Manu turkeyman at gmail.com
Fri Jan 10 07:23:41 PST 2014


On 11 January 2014 00:31, John Colvin <john.loughran.colvin at gmail.com>wrote:

> On Friday, 10 January 2014 at 14:28:09 UTC, John Colvin wrote:
>
>> On Friday, 10 January 2014 at 14:02:21 UTC, Manu wrote:
>>
>>> On 10 January 2014 00:07, Manu <turkeyman at gmail.com> wrote:
>>>
>>>  This works fine:
>>>>  string x = find("Hello", 'H');
>>>>
>>>> This doesn't:
>>>>  string y = find(retro("Hello"), 'H');
>>>>  > Error: cannot implicitly convert expression (find(retro("Hello"),
>>>> 'H')) of type Result!() to string
>>>>
>>>> Is that wrong? That seems to be how the docs suggest it should be used.
>>>>
>>>> On a side note, am I the only one that finds std.algorithm/std.range/etc
>>>> for string processing really obtuse?
>>>> I can rarely understand the error messages, so say it's better than STL
>>>> is
>>>> optimistic.
>>>> Using std.algorithm and std.range to do string manipulation feels really
>>>> lame to me.
>>>> I hate looking through the docs of 3-4 modules to understand the
>>>> complete
>>>> set of useful string operations (std.string, std.uni, std.algorithm,
>>>> std.range... at least).
>>>> I also find the names of the generic algorithms are often unrelated to
>>>> the
>>>> name of the string operation.
>>>> My feeling is, everyone is always on about how cool D is at string, but
>>>> other than 'char[]', and the builtin slice operator, I feel really
>>>> unproductive whenever I do any heavy string manipulation in D.
>>>> I also hate that I need to import at least 4-5 modules to do anything
>>>> useful with strings... I feel my program bloating and cringe with every
>>>> gigantic import that sources exactly one symbol.
>>>>
>>>>
>>> I won't start another annoying thread.
>>>
>>> What's the go with popFront()... it returns nothing?
>>> I almost always want to pop and return the front element. I can't find a
>>> function to do that... have I missed something again?
>>>
>>
>> Popping the front off a range doesn't necessarily require the work needed
>> to return the front itself. A trivial example would be a range of e^n :
>> popFront just incrememnts n but calculating front requires the relatively
>> expensive exponentiation.
>>
>> Also, it is legal call popFront on a range with only one element
>> remaining, leaving it empty.
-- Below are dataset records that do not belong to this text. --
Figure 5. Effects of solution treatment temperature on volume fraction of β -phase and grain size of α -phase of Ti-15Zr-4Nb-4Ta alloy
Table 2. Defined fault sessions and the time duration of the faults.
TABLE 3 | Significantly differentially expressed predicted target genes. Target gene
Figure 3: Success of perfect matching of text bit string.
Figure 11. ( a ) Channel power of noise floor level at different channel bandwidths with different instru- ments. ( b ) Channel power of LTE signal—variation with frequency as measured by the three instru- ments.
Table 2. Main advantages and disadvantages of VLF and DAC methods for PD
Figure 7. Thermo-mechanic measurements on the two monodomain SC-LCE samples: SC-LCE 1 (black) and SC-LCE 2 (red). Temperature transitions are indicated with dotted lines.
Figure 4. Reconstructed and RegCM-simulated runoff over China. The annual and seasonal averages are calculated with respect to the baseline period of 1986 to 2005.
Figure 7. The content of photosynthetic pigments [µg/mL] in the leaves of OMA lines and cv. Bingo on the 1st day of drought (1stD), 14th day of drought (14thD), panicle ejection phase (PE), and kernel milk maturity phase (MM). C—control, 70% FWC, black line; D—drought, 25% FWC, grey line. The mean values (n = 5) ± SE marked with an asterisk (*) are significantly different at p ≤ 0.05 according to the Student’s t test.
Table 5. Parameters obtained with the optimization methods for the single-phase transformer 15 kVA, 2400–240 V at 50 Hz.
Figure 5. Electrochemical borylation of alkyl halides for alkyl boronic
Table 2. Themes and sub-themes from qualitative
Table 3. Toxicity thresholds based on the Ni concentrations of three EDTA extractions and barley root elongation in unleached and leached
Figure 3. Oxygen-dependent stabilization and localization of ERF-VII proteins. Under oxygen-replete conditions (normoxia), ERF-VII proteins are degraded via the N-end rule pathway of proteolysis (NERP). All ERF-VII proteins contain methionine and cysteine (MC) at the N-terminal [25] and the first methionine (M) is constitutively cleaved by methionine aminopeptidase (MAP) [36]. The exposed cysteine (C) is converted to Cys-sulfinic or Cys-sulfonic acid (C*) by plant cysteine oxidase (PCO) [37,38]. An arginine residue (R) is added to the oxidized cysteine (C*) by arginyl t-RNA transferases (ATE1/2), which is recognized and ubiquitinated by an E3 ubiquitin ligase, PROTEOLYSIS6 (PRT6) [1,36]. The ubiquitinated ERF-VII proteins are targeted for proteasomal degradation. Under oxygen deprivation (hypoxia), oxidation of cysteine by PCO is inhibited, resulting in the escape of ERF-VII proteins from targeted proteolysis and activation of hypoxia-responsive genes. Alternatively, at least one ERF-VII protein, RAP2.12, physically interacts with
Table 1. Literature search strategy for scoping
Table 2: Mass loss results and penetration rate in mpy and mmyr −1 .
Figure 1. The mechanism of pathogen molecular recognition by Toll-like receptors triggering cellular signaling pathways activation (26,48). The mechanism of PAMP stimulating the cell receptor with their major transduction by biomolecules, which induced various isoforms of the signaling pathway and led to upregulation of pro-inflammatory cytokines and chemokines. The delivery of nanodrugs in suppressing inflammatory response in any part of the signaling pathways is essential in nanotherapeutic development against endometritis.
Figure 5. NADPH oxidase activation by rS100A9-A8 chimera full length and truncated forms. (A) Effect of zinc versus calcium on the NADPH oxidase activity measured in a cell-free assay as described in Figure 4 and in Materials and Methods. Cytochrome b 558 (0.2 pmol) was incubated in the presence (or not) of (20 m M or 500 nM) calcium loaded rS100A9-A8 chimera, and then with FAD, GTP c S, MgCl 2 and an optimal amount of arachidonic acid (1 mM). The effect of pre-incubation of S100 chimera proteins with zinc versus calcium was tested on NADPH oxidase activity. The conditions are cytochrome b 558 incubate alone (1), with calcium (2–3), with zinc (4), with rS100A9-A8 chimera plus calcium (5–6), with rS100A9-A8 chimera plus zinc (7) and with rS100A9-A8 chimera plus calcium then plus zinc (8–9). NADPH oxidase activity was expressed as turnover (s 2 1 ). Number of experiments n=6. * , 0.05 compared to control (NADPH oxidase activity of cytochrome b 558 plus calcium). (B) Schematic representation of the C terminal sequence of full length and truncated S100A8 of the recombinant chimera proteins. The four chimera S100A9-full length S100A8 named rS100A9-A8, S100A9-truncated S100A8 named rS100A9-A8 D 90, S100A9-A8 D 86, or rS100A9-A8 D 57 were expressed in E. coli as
It is not valid to then look at the front.
>>
>> You want both at once? take a look at the various std.range.take*
>>
>
> or if you want something short and simple, define a free function:
> auto popFrontRet(R)(ref R range)
>     if(isInputRange!R)
> {
>     range.popFront();
>     assert(!range.empty);
>     return range.front;
> }
>

This is what I've done. I'm just surprised that such an obvious function
doesn't exist, and suspect I was just retarded at phobos again.
Having a function that does this is kinda important to simplify lots of
expressions that otherwise need to be broken out across a bunch of lines.

Does nobody see this coming up in their code? I have it basically every
time I use ranges, and as usual, surprised others don't feel the same way.